For athletes, the stakes could not be higher. Court victories and state reforms have been the primary drivers of progress in college sports. The SCORE Act and related proposals would roll that back, centralizing control, blocking lawsuits, and shutting off hard-won gains in athlete rights. It will be interesting to watch: will it side with institutions seeking legal immunity, or with the athletes whose labor sustains a multibillion-dollar industry?
EXHIBIT B
One area of Title IX law that continues to attract attention is the rights of transgender athletes. We’ve seen high-profile cases like Lia Thomas, and just last week, transgender athlete Evie Parts from Swarthmore College filed a lawsuit against her school and the NCAA. Evie is challenging their decision to ban her from competing on the women’s track team because of her gender identity, arguing that this exclusion violates Title IX. Meanwhile, in Minnesota, female athletes in Female Athletes United v. Ellison this week presented a contrasting interpretation of Title IX, arguing that allowing transgender male athletes to compete in girls' sports violates Title IX’s protections by creating unfair competition.

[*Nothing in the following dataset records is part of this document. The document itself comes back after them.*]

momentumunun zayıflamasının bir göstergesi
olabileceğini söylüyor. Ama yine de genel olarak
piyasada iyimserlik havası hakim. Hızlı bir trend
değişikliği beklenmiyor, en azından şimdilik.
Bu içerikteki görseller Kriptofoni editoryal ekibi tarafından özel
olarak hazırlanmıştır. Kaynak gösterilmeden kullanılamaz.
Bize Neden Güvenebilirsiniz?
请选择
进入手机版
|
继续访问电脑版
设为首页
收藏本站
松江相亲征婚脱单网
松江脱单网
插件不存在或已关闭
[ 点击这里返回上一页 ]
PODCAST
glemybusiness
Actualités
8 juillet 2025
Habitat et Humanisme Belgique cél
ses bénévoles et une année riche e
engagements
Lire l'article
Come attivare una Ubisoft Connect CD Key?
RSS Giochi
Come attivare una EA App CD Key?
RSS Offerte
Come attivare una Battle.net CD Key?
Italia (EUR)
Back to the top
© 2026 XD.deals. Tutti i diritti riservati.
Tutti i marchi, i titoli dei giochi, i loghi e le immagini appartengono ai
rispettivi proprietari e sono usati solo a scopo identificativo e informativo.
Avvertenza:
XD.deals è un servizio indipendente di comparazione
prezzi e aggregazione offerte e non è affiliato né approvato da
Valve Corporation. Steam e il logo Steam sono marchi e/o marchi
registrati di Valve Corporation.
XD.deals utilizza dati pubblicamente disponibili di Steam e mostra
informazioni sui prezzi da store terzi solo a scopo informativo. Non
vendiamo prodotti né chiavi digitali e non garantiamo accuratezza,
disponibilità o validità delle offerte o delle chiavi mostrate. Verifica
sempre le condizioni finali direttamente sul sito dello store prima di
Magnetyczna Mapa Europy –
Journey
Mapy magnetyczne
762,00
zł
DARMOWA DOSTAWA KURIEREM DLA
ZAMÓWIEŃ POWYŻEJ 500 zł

At their core, these cases ask a fundamental question that needs clarification: What does Title IX really protect? Does it include transgender athletes, and what happens when schools or governing bodies try to sidestep those protections?
ON THE DOCKET
With power in college sports increasingly consolidating among the biggest players, which we are seeing through the creation of the College Sports Commission and the potential passing of the SCORE Act, small and mid-major schools are bracing for what’s ahead. I’m both interested and encouraged by the new coalition of mid-major conferences formed to lobby Capitol Hill and fight for their place in the future of college athletics. Without strong representation from non-Power Four schools, college sports risk evolving into a two-tiered system where smaller programs and their athletes are marginalized, facing diminished opportunities for fair compensation and exposure.
FOOTNOTES
“The nationwide case law reveals a clear split…In the current era of NIL compensation, eligibility rules are commercial in nature. They dictate the number of years a student-athlete can market and profit from an NCAA Division I career.…Moreover, eligibility is even more commercial now that the [NCAA vs House] settlement has been approved.”
U.S. District Judge John Preston Bailey in a ruling that cleared four WVU football players to compete this season, deciding their junior college years should not count toward the NCAA’s restrictive five-year eligibility limit (via govinfo.gov).